Halit Ziya Uşaklıgil
Mensur şiirler hayalhânemde açılmış birtakım nazik, narin fikirlerdir. Onlar bence pek kıymetdârdır. Çünkü giryelerimi, neşvelerimi musavverdirler. Ben onları takdîs ederim; çünkü hissiyâtımı, mütalaâtımı nâtıktırlar.

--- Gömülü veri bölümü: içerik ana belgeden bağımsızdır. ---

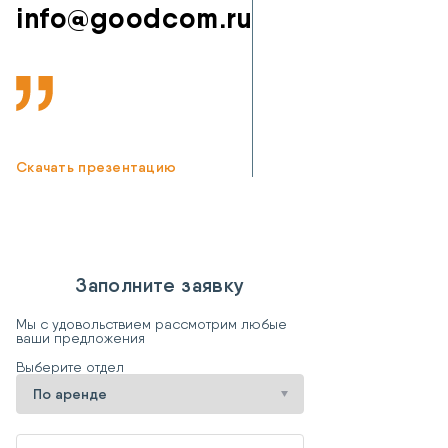
info@goodcom.ru
Скачать презентацию
Заполните заявку
Мы с удовольствием рассмотрим любые
ваши предложения
Выберите отдел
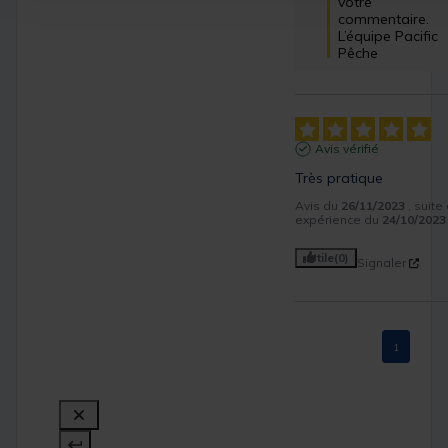
votre 
commentaire. 

L’équipe Pacific 
Pêche
Avis vérifié
Très pratique
Avis du
26/11/2023
, suite
expérience du
24/10/2023
Utile
(0)
Signaler
1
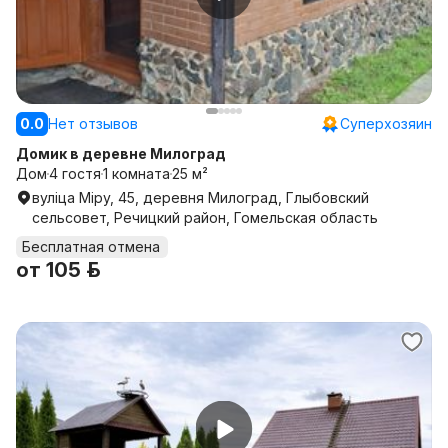
0.0
Нет отзывов
Суперхозяин
Домик в деревне Милоград
Дом
4 гостя
1 комната
25 м²
вуліца Міру, 45, деревня Милоград, Глыбовский
сельсовет, Речицкий район, Гомельская область
Бесплатная отмена
от
105 р.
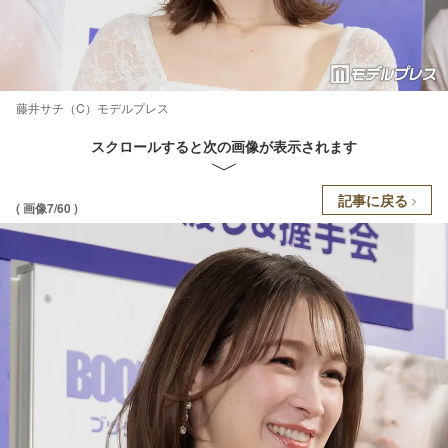
藤井サチ（C）モデルプレス
スクロールすると次の画像が表示されます
記事に戻る
( 画像7/60 )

Bunlar kimse için yazılmamıştır, yazılmak için yazılmıştır, onun içindir ki sâirlerinin takdiri, adem-i takdiri onlar için ehemmiyetsiz kalır. Yine onun içindir ki her türlü alâyiş-i zâhirîden mütecerrittirler. Muharriri onları o kadar âlî buldu ki tezyinât-ı lafziye ile telbisten hicâp etti.

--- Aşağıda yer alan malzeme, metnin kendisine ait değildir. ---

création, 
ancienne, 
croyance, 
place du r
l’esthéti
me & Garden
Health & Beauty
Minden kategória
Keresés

Bu makaleleri tevlîd eden fikirler şairâne olduğu için onlara mensûr şiirler nâmını vermek istedim. Şiiri vezin ve kafiyede arayanların edecekleri itiraz indimde hiç-ahiç kalır.
(Uşaklıgil, 1891, 2-3)
Mensur şiirler, kısa, küçük, hemen sânih oldukları gibi kâğıtların üzerine ihmâlkârâne atılıvermiş tahassüslerden, yolumun üstünde toplandıkları gibi teklifsiz, tasnifsiz nakşedilivermiş gibi çizgilerden ibaret olacaktı. Bir nevi müsvedde... O kadar kısa, o kadar küçük olacaklardı ki, uzun tasvirlere, mükellef tezyinlere iftikâr etmeden, dar havsalalarında ancak bir şiir heyecanı taşımakla iktifa ederek, sanki gönlünün halecan darbelerini iki elleriyle tutarak, rüya firâşından sadece bir gömlekle fırlayan bir genç kız edâ-yı mahcûbânesiyle, mahmûr ve mütelâşî yarı uykuda yarı uyanık çıkıvereceklerdi. Bunları refiklerimin arasında okuyanların mevcut olduğunda şübhedâr idim. Yalnız şüphe edilmeyen bir hakikat vardı: Şâkirdlerimin gözlerinde okunan sâkit fakat beliğ muhabbet hissi... Hemen her nüshadan sonra onların içinde bana gözleriyle sanki o sabah okudukları parçaları inşâd ediyormuşcasına bir mânâ vardı. Öyle bir mânâ-yı muhabbet ve merbutiyet ki bana bütün sokaktan geçerken, kıraathanenin penceresinden, önlerinde bir nüsha Hizmet, müstehzî gözleriyle beni takib eden taarruz erbabının verebilecekleri fütûru unuttururdu.